Kore-eda juega en dos tiempos. Por un lado, el director muestra la cara más amable de esa particular familia de acogida. En ese primer acto, se conoce a un número de personajes cuyas intenciones son benévolas pero que, al tener pocos recursos, sobreviven como pueden. El cineasta expone una realidad que la propia sociedad japonesa intenta ocultar, las familias en riesgo de exclusión social, especialmente en el caso de los ancianos.
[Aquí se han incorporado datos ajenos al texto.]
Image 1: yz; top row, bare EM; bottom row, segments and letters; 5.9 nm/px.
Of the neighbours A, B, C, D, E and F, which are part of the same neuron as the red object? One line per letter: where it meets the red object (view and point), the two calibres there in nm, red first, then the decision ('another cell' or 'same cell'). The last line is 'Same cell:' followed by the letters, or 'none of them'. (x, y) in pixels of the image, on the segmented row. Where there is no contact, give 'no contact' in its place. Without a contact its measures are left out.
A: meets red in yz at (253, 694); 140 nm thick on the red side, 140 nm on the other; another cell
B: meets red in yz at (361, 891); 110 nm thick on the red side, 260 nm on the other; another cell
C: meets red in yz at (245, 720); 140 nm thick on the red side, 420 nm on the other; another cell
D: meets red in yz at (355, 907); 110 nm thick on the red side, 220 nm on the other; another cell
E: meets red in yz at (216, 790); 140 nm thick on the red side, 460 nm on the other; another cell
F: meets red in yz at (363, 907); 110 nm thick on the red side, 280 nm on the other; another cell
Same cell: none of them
En esa crítica social se ahonda también la evidencia que, pese que son pobres, se trata de personas que son felices y disfrutan de los momentos que les otorga la vida.

Sakura Ando, Mayu Sasaki y Lily Franky en 'Un asunto de familia'

Sin duda, Kore-eda acierta inicialmente entremezclando esa crítica social, con escenas de lo cotidiano, con personajes muy carismáticos, empezando por el padre, interpretado por el humorista Lily Franky, pasando por la madre, magnífica transformación de Sakura Ando, llegando a la abuela, espléndida Kirin Kiki en uno de sus últimos papeles en el cine antes de fallecer, y terminando con los niños, Kairi Jô y Miyu Sasaki, que llevan la mirada del espectador al ser capaz de transmitir la más profunda alegría, como también la más desgarradora desolación.
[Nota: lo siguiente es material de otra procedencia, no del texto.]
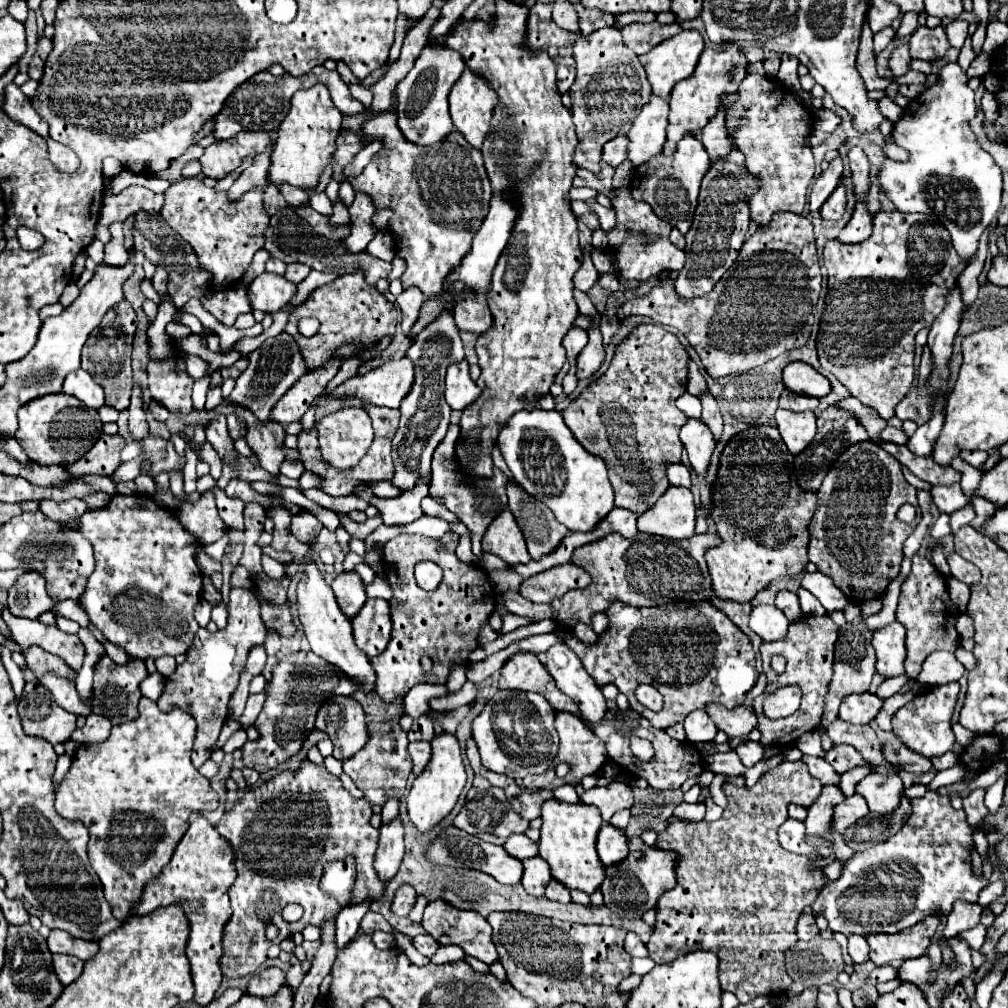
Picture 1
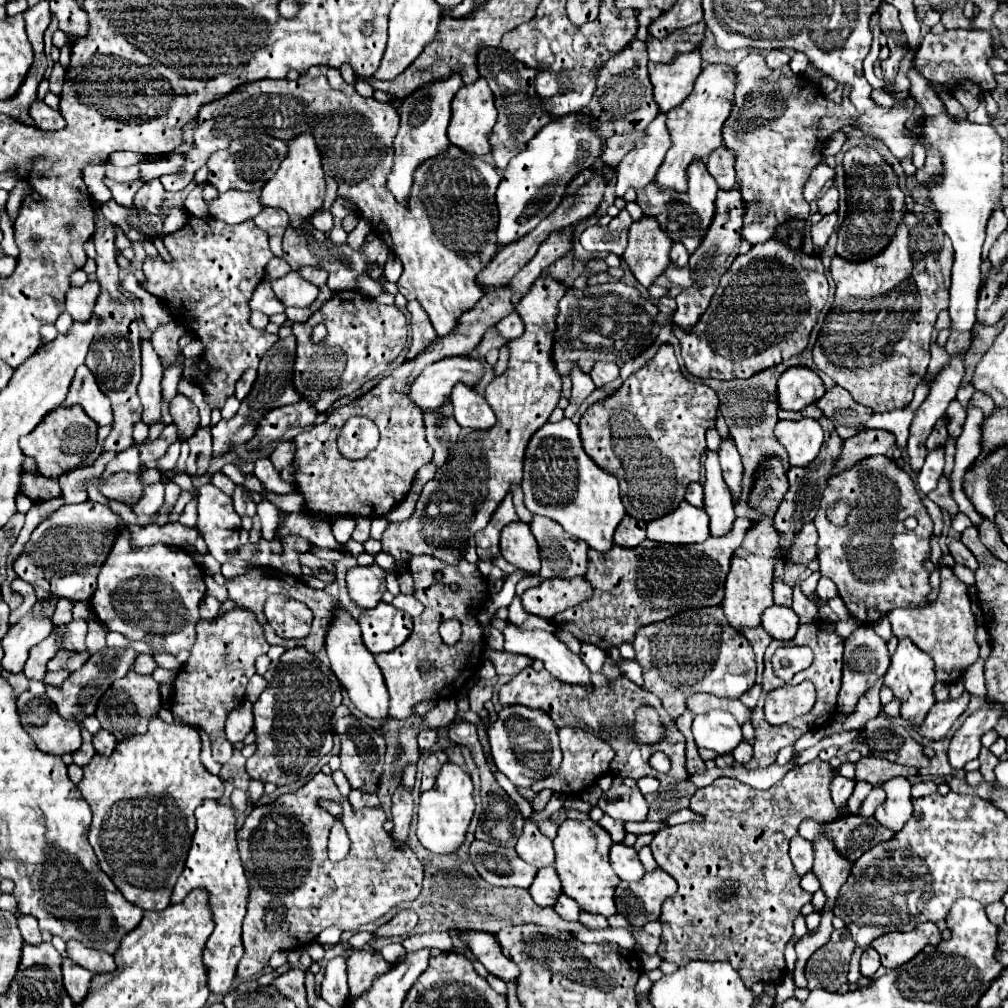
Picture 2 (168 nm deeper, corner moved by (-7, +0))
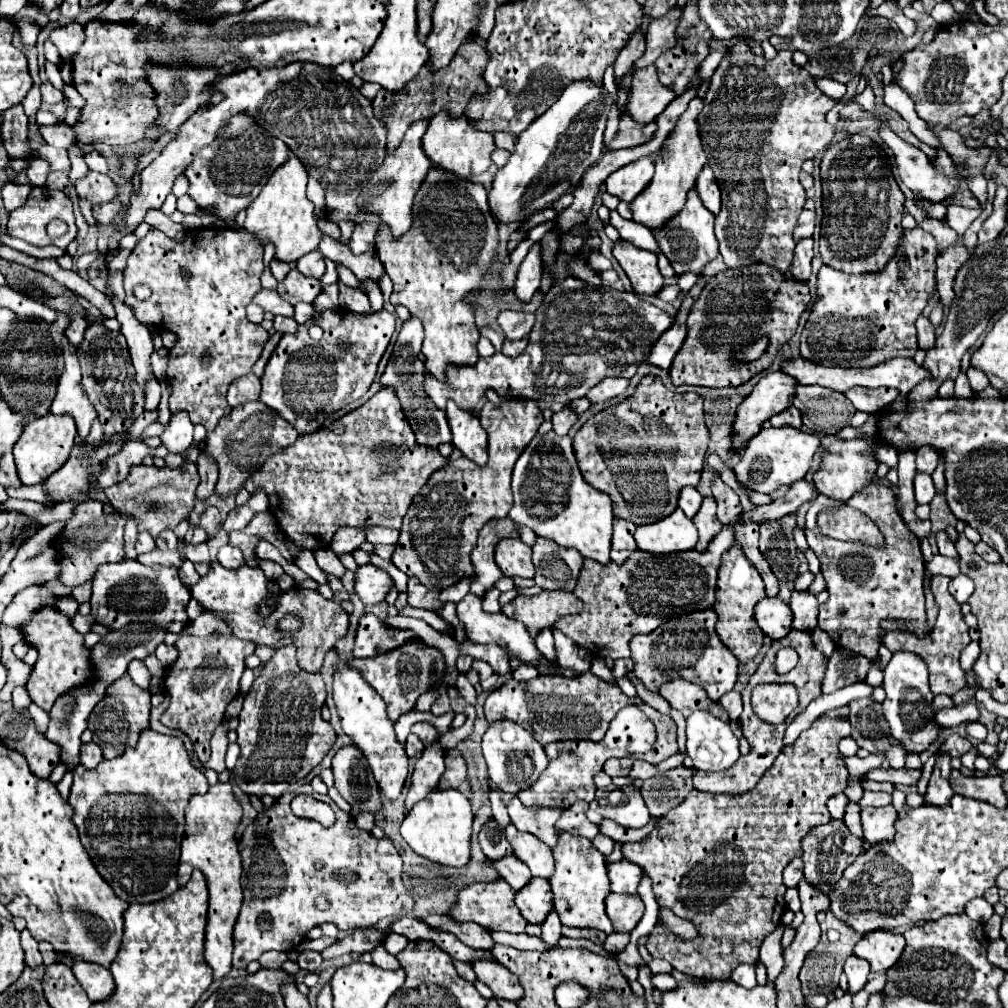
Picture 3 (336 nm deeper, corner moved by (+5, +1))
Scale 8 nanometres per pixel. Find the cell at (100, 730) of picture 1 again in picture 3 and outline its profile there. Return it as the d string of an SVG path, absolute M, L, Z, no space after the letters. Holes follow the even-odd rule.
M84 743L84 745L82 745L82 751L80 751L80 763L82 763L84 767L92 769L92 767L96 767L102 759L104 759L104 757L102 757L100 745L96 745L96 743Z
Una de las mejores películas del año

Aunque el realizador va dejando pistas sobre los dilemas con los que el público se enfrentará, el último acto se torna imprevisible, mostrando la otra cara de la realidad de esa familia. Cual punzada en el corazón del espectador, Kore-eda enseña la trastienda de la sonrisa, del cariño, del amor, dejando claro que, incluso entre las relaciones más entrañables, se esconde el más puro interés personal. El director no muestra condescendencia a la hora de evidenciar que, incluso a los actos aparentemente altruistas, tienen detrás cierto lucro personal. No lo muestra como algo negativo, pero sí deja varios dilemas en el público, que van más allá de lo moral, incluso de lo legal, gracias a que las reflexiones sobre la familia se expanden, entrando en juego una sociedad fría, tremendamente clasista e indiferente a la desigualdad.

Los protagonistas en la playa en 'Un asunto de familia'

Kore-eda construye una realidad incómoda, que abandona el costumbrismo para centrarse puramente en la crítica social, siendo los dos niños protagonistas la clara evolución de su magistral ‘Nadie sabe’, que va más en sintonía con las desoladoras ‘El niño’ o ‘Rosetta’ de los hermanos Dardenne, con una escena final brutal. Sin contemplaciones, Kore-eda trae lo más entrañable del cariño, para después ponerlo a contraluz y que se vean la opacidad de sus costuras, dejando un duro poso amargo que, una vez digerido, permite apreciar a una de las obras maestras del 2018 y al mejor largometraje dirigido por el cineasta japonés.

Tráiler en español de ‘Un asunto de familia’

Crítica de Un asunto de familia
  • Dirección
  • Guion
  • Interpretaciones
  • Diseño de producción
  • Fotografía

Resumen

El amor y los lazos familiares a contraluz. Kore-eda narra una auténtica e incómoda crítica social. Magistral, su gran obra maestra desde 'Nadie sabe'.